#### PASSAGE FOR REVIEW:
Dog mushing is “a lifestyle and, really, in rural communities, it still is a standard form of transportation,” Renfrew said. The famous Iditarod goes through Fairbanks only when the southern part of the trail lacks snow, as it did in 2003, in 2015 and again this year. When that happens, the race has a ceremonial start in Anchorage before teams shift north to Fairbanks for the actual race start. Yukon Quest is an annual 1,000-mile dog-mushing race that runs between Fairbanks and Whitehorse, Yukon, every February. The Alaska Dog Mushers Association holds its Open North American and its Limited North American championships every March at the Jeff Studdert Race Grounds.
Although Fairbanks is a winter sports town, it’s a mistake to overlook the land of the Midnight Sun for summer sports. On June 21, the longest day of the year, the sun dips below the horizon for about three hours, and the Alaska Goldpanners’ Midnight Sun baseball game starts at 10:30 p.m. The Fairbanks Youth Soccer Association complex, which has six full-size fields, hosts the Midnight Sun Soccer Tournament.

Stored items:
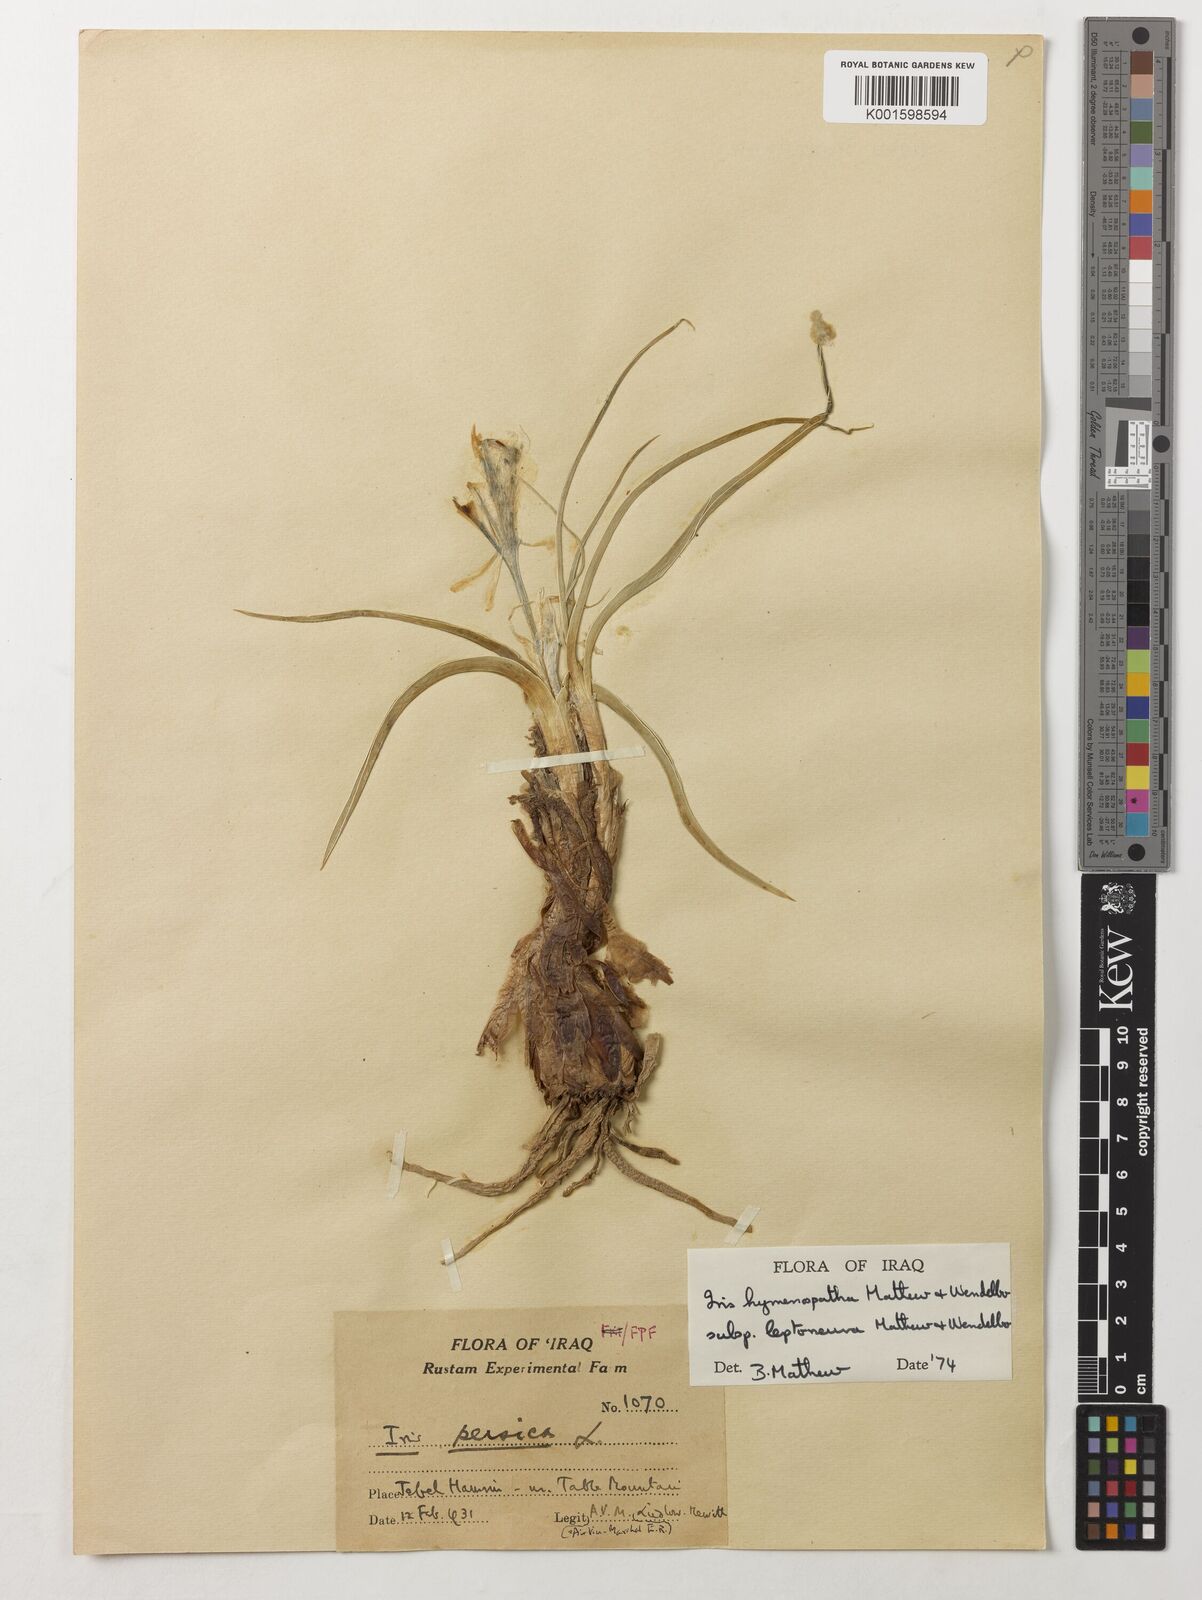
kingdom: Plantae
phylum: Tracheophyta
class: Liliopsida
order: Asparagales
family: Iridaceae
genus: Iris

#### INSTRUCTIONS FOR THE TASK:
Rewrite the stretch of the passage on Fairbanks sports from "Although Fairbanks is" through "Sun Soccer Tournament.", changing "full-size" to "regulation-size".

#### PROBLEM SOLUTION:
Although Fairbanks is a winter sports town, it’s a mistake to overlook the land of the Midnight Sun for summer sports. On June 21, the longest day of the year, the sun dips below the horizon for about three hours, and the Alaska Goldpanners’ Midnight Sun baseball game starts at 10:30 p.m. The Fairbanks Youth Soccer Association complex, which has six regulation-size fields, hosts the Midnight Sun Soccer Tournament.